(Collected data)
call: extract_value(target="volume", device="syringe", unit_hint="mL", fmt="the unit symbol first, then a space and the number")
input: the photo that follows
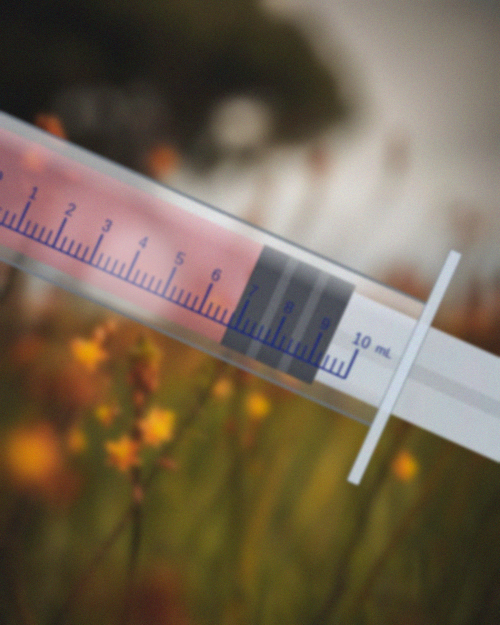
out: mL 6.8
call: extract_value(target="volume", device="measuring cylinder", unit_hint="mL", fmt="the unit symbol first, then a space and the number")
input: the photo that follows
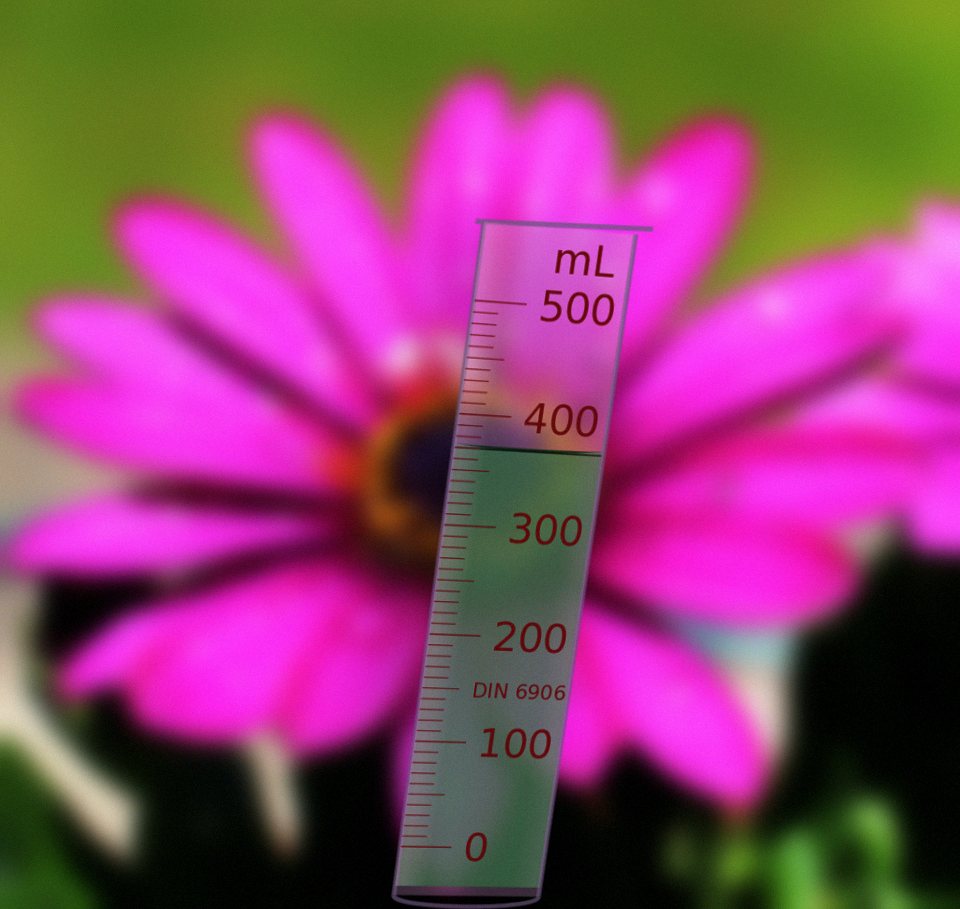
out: mL 370
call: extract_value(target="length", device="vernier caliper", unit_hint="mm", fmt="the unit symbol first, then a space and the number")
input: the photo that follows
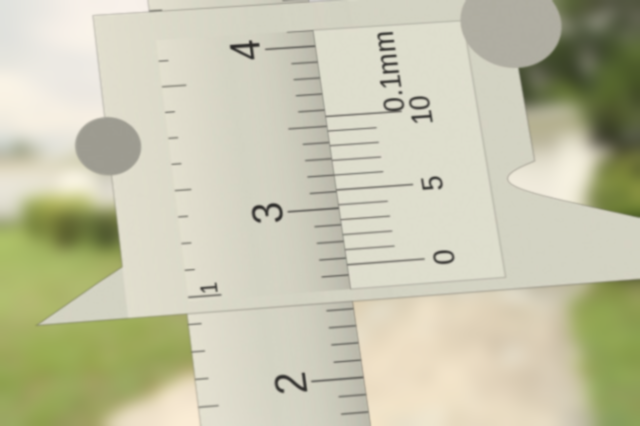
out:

Your instructions :: Copy all of the lines above word for word, leaving out the pictures.

Answer for the task ::
call: extract_value(target="volume", device="syringe", unit_hint="mL", fmt="the unit symbol first, then a space and the number")
input: the photo that follows
out: mL 6.8
call: extract_value(target="volume", device="measuring cylinder", unit_hint="mL", fmt="the unit symbol first, then a space and the number")
input: the photo that follows
out: mL 370
call: extract_value(target="length", device="vernier caliper", unit_hint="mm", fmt="the unit symbol first, then a space and the number")
input: the photo that follows
out:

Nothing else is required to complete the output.